◆ GIVEN REQUEST
Can you rewrite the material below, substituting "component" for every "part" and leaving everything else unchanged?

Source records
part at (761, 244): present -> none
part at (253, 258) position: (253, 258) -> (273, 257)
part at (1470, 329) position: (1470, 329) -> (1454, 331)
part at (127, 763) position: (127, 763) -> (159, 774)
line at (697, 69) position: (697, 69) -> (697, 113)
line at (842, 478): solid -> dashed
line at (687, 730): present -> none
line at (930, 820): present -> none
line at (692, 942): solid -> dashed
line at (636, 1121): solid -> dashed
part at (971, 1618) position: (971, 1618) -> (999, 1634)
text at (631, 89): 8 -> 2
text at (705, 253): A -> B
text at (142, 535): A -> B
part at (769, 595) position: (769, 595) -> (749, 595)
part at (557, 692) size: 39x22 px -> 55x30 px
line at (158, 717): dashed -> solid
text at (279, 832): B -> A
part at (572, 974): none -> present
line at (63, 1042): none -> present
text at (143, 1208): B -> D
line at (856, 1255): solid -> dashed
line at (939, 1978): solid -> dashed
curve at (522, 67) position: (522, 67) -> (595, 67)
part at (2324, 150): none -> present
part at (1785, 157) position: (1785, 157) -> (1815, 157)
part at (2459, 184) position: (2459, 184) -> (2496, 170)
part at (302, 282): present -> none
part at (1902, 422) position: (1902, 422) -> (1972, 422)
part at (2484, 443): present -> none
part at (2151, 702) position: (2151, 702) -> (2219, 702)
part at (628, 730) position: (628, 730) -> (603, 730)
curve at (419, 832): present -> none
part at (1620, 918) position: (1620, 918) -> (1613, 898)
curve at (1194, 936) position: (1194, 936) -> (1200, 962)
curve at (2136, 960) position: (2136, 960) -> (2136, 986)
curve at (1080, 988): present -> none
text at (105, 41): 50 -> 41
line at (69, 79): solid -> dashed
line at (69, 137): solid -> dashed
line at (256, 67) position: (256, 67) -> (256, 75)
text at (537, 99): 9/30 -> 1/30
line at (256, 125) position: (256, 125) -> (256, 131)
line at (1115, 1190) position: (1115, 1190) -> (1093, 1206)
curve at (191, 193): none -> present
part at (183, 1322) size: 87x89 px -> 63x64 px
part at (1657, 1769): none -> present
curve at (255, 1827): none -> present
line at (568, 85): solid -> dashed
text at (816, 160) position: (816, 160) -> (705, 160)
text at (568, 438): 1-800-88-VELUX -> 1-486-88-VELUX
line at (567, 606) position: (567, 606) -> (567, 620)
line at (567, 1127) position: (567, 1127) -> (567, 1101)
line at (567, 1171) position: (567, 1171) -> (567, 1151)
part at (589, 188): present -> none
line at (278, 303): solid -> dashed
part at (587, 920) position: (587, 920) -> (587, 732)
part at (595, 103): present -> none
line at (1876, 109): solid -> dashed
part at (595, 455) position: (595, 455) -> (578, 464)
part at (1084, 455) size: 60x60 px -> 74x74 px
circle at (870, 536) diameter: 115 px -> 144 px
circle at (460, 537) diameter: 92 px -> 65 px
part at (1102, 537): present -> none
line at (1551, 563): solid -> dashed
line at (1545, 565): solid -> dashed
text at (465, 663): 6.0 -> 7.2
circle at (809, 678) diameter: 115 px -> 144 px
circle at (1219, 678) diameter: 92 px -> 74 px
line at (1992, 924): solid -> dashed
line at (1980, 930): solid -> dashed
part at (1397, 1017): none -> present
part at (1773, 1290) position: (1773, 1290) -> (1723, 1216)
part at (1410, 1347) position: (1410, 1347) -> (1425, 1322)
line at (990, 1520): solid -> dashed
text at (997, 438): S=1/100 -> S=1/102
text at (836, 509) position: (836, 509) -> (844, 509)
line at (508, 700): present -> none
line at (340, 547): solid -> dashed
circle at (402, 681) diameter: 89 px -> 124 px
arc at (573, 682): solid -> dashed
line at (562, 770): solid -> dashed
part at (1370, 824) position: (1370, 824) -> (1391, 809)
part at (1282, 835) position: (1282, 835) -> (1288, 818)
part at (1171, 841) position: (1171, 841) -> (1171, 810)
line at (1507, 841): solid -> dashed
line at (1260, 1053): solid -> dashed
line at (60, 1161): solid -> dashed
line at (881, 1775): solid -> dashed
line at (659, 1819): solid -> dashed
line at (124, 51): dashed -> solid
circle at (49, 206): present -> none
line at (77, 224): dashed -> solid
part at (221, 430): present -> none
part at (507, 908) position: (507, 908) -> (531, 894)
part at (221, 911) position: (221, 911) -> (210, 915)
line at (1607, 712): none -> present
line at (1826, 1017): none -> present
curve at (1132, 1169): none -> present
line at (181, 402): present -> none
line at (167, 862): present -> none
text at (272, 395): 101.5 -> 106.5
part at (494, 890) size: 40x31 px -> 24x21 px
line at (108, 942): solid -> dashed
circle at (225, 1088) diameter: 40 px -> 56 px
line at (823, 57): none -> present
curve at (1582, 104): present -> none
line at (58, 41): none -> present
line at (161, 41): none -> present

◆ RESULT FOR THIS EXERCISE
component at (761, 244): present -> none
component at (253, 258) position: (253, 258) -> (273, 257)
component at (1470, 329) position: (1470, 329) -> (1454, 331)
component at (127, 763) position: (127, 763) -> (159, 774)
line at (697, 69) position: (697, 69) -> (697, 113)
line at (842, 478): solid -> dashed
line at (687, 730): present -> none
line at (930, 820): present -> none
line at (692, 942): solid -> dashed
line at (636, 1121): solid -> dashed
component at (971, 1618) position: (971, 1618) -> (999, 1634)
text at (631, 89): 8 -> 2
text at (705, 253): A -> B
text at (142, 535): A -> B
component at (769, 595) position: (769, 595) -> (749, 595)
component at (557, 692) size: 39x22 px -> 55x30 px
line at (158, 717): dashed -> solid
text at (279, 832): B -> A
component at (572, 974): none -> present
line at (63, 1042): none -> present
text at (143, 1208): B -> D
line at (856, 1255): solid -> dashed
line at (939, 1978): solid -> dashed
curve at (522, 67) position: (522, 67) -> (595, 67)
component at (2324, 150): none -> present
component at (1785, 157) position: (1785, 157) -> (1815, 157)
component at (2459, 184) position: (2459, 184) -> (2496, 170)
component at (302, 282): present -> none
component at (1902, 422) position: (1902, 422) -> (1972, 422)
component at (2484, 443): present -> none
component at (2151, 702) position: (2151, 702) -> (2219, 702)
component at (628, 730) position: (628, 730) -> (603, 730)
curve at (419, 832): present -> none
component at (1620, 918) position: (1620, 918) -> (1613, 898)
curve at (1194, 936) position: (1194, 936) -> (1200, 962)
curve at (2136, 960) position: (2136, 960) -> (2136, 986)
curve at (1080, 988): present -> none
text at (105, 41): 50 -> 41
line at (69, 79): solid -> dashed
line at (69, 137): solid -> dashed
line at (256, 67) position: (256, 67) -> (256, 75)
text at (537, 99): 9/30 -> 1/30
line at (256, 125) position: (256, 125) -> (256, 131)
line at (1115, 1190) position: (1115, 1190) -> (1093, 1206)
curve at (191, 193): none -> present
component at (183, 1322) size: 87x89 px -> 63x64 px
component at (1657, 1769): none -> present
curve at (255, 1827): none -> present
line at (568, 85): solid -> dashed
text at (816, 160) position: (816, 160) -> (705, 160)
text at (568, 438): 1-800-88-VELUX -> 1-486-88-VELUX
line at (567, 606) position: (567, 606) -> (567, 620)
line at (567, 1127) position: (567, 1127) -> (567, 1101)
line at (567, 1171) position: (567, 1171) -> (567, 1151)
component at (589, 188): present -> none
line at (278, 303): solid -> dashed
component at (587, 920) position: (587, 920) -> (587, 732)
component at (595, 103): present -> none
line at (1876, 109): solid -> dashed
component at (595, 455) position: (595, 455) -> (578, 464)
component at (1084, 455) size: 60x60 px -> 74x74 px
circle at (870, 536) diameter: 115 px -> 144 px
circle at (460, 537) diameter: 92 px -> 65 px
component at (1102, 537): present -> none
line at (1551, 563): solid -> dashed
line at (1545, 565): solid -> dashed
text at (465, 663): 6.0 -> 7.2
circle at (809, 678) diameter: 115 px -> 144 px
circle at (1219, 678) diameter: 92 px -> 74 px
line at (1992, 924): solid -> dashed
line at (1980, 930): solid -> dashed
component at (1397, 1017): none -> present
component at (1773, 1290) position: (1773, 1290) -> (1723, 1216)
component at (1410, 1347) position: (1410, 1347) -> (1425, 1322)
line at (990, 1520): solid -> dashed
text at (997, 438): S=1/100 -> S=1/102
text at (836, 509) position: (836, 509) -> (844, 509)
line at (508, 700): present -> none
line at (340, 547): solid -> dashed
circle at (402, 681) diameter: 89 px -> 124 px
arc at (573, 682): solid -> dashed
line at (562, 770): solid -> dashed
component at (1370, 824) position: (1370, 824) -> (1391, 809)
component at (1282, 835) position: (1282, 835) -> (1288, 818)
component at (1171, 841) position: (1171, 841) -> (1171, 810)
line at (1507, 841): solid -> dashed
line at (1260, 1053): solid -> dashed
line at (60, 1161): solid -> dashed
line at (881, 1775): solid -> dashed
line at (659, 1819): solid -> dashed
line at (124, 51): dashed -> solid
circle at (49, 206): present -> none
line at (77, 224): dashed -> solid
component at (221, 430): present -> none
component at (507, 908) position: (507, 908) -> (531, 894)
component at (221, 911) position: (221, 911) -> (210, 915)
line at (1607, 712): none -> present
line at (1826, 1017): none -> present
curve at (1132, 1169): none -> present
line at (181, 402): present -> none
line at (167, 862): present -> none
text at (272, 395): 101.5 -> 106.5
component at (494, 890) size: 40x31 px -> 24x21 px
line at (108, 942): solid -> dashed
circle at (225, 1088) diameter: 40 px -> 56 px
line at (823, 57): none -> present
curve at (1582, 104): present -> none
line at (58, 41): none -> present
line at (161, 41): none -> present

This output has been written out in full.